» **Challenge 1**: Return verbatim the portion of the passage on Septima Clark and Highlander that opens with the words containing "Septima Clark had" and closes with "(Clark, Echo..., 232).".

» **Selected excerpt**:

■ ■ ■ ■ ■

The state of Tennessee had been looking for an excuse to shut down the school. The white establishment had long suspected that the school had ties with Communism, and as Mrs. Clark noted, "...anyone who was against segregation was considered a Communist..." (Clark, Ready..., 55). The real reason, never stated, was the school's support of integration. The state legislature directed the attorney general to take legal action to revoke Highlander's charter. In the summer of 1959, the state attorney general directed the police to raid Highlander, charging the facility with the illegal sale of liquor. The charter did not allow the facility to sell anything, but some of the men wanted to be able to drink beer. However, the local shops refused to sell to blacks. Whites who were attending the workshops would purchase beer and keep it in a cooler at the school, where it was available to anyone who wanted it. The state later claimed that Highlander had also violated its charter as a nonprofit organization by selling other items, such as chewing gum and razor blades. Septima Clark noted that the school did make those items available to people attending workshops, but that it was not a profitmaking enterprise. But even though blacks attending the workshops had no other way of obtaining either necessary or desired items locally, the state used all of this as the basis for revoking Highlander's charter. Septima  was in charge at Highlander while Myles Horton was abroad, when the police came. After a search, the police "found" some moonshine in the basement of Myles Horton's house. Septima, who did not drink alcohol, was arrested, along with a number of others, and was refused even the right to call a lawyer. Bailed out that same night by two white teachers, she remained at Highlander with her granddaughter, who lived with her. She could not be scared off, despite nasty phone calls and threats. That fall, the court ordered Highlander closed, and the state confiscated the property (Clark, Ready...). Myles Horton hoped that the court decision would be reversed on appeal. Leaders from around the country expressed support, and Highlander continued its program of workshops while the court case was going through the appeals process. But when the Tennessee Supreme Court turned them down in 1961, Horton transferred much of the work of Highlander to the Southern Christian Leadership Conference, an organization with similar goals.

Septima Clark had become associated with the Southern Christian Leadership Conference (SCLC), formed in 1957 under the leadership of Dr. Martin Luther King, Jr.  Although she continued her association with Highlander as long as it lasted, Dr. King asked her to come to work at SCLC. Septima felt that SCLC was basically a "parallel" organization to Highlander, and said that all that she had done was to "change...my base of operations..." (Clark, Echo..., 214-215). Writing in 1961, Clark stated: "The Highlander at Monteagle as we knew it and loved it, I have no doubt, is finished...But I do know that no person and no sovereign commonwealth will ever be able to take our Highlander from me" (Clark, Echo..., 232).

■ ■ ■ ■ ■

» **Entries**:
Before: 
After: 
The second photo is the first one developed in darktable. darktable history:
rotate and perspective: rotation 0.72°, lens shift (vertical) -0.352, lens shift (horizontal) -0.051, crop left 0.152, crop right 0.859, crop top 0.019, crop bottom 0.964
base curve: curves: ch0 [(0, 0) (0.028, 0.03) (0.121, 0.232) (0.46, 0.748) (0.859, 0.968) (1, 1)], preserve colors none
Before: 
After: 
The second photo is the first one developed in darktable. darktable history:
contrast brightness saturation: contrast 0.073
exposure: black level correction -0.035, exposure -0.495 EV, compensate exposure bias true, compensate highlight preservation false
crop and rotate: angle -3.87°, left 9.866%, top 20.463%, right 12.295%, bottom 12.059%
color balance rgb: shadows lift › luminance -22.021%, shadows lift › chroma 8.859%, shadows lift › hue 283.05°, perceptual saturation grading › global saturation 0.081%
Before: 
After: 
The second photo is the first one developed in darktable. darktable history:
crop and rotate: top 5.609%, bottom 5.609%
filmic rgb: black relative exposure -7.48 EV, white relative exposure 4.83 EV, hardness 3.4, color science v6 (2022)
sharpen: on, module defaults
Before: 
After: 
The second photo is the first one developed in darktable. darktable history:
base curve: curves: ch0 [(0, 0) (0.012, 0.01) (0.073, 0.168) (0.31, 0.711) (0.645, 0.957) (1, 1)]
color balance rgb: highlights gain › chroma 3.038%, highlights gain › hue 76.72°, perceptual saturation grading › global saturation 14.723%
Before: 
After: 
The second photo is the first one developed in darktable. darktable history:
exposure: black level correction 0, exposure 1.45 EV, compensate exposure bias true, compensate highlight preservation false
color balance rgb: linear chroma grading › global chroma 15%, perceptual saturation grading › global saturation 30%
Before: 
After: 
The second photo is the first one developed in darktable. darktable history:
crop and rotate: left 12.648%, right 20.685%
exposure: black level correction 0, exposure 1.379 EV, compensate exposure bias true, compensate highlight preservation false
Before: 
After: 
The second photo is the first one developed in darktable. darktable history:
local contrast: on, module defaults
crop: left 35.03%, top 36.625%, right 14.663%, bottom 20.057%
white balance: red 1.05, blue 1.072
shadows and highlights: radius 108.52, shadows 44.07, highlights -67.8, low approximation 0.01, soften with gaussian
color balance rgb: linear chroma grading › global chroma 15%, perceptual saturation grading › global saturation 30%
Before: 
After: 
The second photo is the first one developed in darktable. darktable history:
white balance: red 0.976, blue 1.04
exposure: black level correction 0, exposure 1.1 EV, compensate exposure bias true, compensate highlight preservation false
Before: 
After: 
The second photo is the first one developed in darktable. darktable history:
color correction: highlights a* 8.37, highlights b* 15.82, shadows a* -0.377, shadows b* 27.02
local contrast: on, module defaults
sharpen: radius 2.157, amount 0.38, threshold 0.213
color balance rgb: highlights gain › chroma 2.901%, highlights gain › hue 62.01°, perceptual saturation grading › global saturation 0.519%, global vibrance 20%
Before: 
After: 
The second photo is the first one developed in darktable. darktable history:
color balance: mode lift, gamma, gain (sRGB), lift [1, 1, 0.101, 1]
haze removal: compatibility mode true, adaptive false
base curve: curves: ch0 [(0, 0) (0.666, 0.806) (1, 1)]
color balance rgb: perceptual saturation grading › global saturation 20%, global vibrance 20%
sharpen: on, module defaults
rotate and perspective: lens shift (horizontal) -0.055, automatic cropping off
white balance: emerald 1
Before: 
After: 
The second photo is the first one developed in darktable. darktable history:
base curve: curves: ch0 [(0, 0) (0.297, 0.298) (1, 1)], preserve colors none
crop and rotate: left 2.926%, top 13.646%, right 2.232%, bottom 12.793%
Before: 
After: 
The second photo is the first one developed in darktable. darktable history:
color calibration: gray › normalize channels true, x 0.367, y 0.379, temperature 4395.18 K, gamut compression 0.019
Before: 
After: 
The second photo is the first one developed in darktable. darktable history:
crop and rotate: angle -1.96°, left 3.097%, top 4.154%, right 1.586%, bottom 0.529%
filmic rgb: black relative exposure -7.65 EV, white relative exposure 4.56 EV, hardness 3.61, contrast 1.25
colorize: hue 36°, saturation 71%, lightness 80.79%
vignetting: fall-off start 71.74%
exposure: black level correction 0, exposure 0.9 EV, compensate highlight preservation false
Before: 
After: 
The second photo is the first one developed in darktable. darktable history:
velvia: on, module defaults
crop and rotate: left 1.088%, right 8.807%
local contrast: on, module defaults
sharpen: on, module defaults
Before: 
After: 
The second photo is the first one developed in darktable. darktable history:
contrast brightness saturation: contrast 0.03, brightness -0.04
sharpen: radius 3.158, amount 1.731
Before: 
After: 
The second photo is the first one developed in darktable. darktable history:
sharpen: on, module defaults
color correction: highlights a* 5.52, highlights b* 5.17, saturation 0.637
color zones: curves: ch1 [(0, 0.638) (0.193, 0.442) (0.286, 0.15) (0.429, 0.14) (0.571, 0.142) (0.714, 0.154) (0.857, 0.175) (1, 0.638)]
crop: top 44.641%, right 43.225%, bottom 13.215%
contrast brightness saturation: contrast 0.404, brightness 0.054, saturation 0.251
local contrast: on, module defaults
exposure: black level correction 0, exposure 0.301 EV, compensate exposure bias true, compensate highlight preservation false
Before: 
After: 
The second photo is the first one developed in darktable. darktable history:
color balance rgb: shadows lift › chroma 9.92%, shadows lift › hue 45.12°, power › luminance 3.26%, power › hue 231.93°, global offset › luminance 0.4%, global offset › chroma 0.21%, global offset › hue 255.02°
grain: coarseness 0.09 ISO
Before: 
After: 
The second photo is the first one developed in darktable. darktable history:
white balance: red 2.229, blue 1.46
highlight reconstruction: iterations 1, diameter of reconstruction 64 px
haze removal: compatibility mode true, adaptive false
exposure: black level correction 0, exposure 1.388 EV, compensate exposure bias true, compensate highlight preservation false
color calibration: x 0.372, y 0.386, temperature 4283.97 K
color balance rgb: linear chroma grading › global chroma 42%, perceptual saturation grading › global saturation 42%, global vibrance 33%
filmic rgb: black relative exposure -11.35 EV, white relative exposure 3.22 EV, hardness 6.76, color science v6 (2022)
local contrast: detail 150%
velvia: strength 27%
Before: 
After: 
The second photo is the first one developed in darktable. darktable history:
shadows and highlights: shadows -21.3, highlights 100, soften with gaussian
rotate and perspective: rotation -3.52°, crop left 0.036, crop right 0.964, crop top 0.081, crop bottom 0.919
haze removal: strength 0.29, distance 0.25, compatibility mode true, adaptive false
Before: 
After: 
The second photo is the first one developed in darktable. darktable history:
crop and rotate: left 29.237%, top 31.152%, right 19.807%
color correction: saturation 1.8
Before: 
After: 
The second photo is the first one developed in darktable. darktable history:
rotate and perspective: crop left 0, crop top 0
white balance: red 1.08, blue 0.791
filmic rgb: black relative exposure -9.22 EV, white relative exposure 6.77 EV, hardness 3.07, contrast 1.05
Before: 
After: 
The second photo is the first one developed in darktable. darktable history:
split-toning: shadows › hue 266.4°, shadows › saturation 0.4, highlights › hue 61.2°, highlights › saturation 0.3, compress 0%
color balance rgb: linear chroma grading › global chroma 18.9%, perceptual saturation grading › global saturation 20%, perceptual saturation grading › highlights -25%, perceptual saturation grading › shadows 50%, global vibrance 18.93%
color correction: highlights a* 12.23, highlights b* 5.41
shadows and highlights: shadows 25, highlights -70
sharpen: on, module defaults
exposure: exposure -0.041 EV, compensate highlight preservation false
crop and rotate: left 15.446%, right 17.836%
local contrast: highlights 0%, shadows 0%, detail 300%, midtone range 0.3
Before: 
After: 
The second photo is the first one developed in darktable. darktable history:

■ ■ ■ ■ ■

» **Challenge 2**: Retype the records exactly, from their first line through the line containing "exposure: black level correction 0, exposure 1.379", with both ends included.

» **Exercise answer 1**:
Septima Clark had become associated with the Southern Christian Leadership Conference (SCLC), formed in 1957 under the leadership of Dr. Martin Luther King, Jr.  Although she continued her association with Highlander as long as it lasted, Dr. King asked her to come to work at SCLC. Septima felt that SCLC was basically a "parallel" organization to Highlander, and said that all that she had done was to "change...my base of operations..." (Clark, Echo..., 214-215). Writing in 1961, Clark stated: "The Highlander at Monteagle as we knew it and loved it, I have no doubt, is finished...But I do know that no person and no sovereign commonwealth will ever be able to take our Highlander from me" (Clark, Echo..., 232).

» **Exercise answer 2**:
Before: 
After: 
The second photo is the first one developed in darktable. darktable history:
rotate and perspective: rotation 0.72°, lens shift (vertical) -0.352, lens shift (horizontal) -0.051, crop left 0.152, crop right 0.859, crop top 0.019, crop bottom 0.964
base curve: curves: ch0 [(0, 0) (0.028, 0.03) (0.121, 0.232) (0.46, 0.748) (0.859, 0.968) (1, 1)], preserve colors none
Before: 
After: 
The second photo is the first one developed in darktable. darktable history:
contrast brightness saturation: contrast 0.073
exposure: black level correction -0.035, exposure -0.495 EV, compensate exposure bias true, compensate highlight preservation false
crop and rotate: angle -3.87°, left 9.866%, top 20.463%, right 12.295%, bottom 12.059%
color balance rgb: shadows lift › luminance -22.021%, shadows lift › chroma 8.859%, shadows lift › hue 283.05°, perceptual saturation grading › global saturation 0.081%
Before: 
After: 
The second photo is the first one developed in darktable. darktable history:
crop and rotate: top 5.609%, bottom 5.609%
filmic rgb: black relative exposure -7.48 EV, white relative exposure 4.83 EV, hardness 3.4, color science v6 (2022)
sharpen: on, module defaults
Before: 
After: 
The second photo is the first one developed in darktable. darktable history:
base curve: curves: ch0 [(0, 0) (0.012, 0.01) (0.073, 0.168) (0.31, 0.711) (0.645, 0.957) (1, 1)]
color balance rgb: highlights gain › chroma 3.038%, highlights gain › hue 76.72°, perceptual saturation grading › global saturation 14.723%
Before: 
After: 
The second photo is the first one developed in darktable. darktable history:
exposure: black level correction 0, exposure 1.45 EV, compensate exposure bias true, compensate highlight preservation false
color balance rgb: linear chroma grading › global chroma 15%, perceptual saturation grading › global saturation 30%
Before: 
After: 
The second photo is the first one developed in darktable. darktable history:
crop and rotate: left 12.648%, right 20.685%
exposure: black level correction 0, exposure 1.379 EV, compensate exposure bias true, compensate highlight preservation false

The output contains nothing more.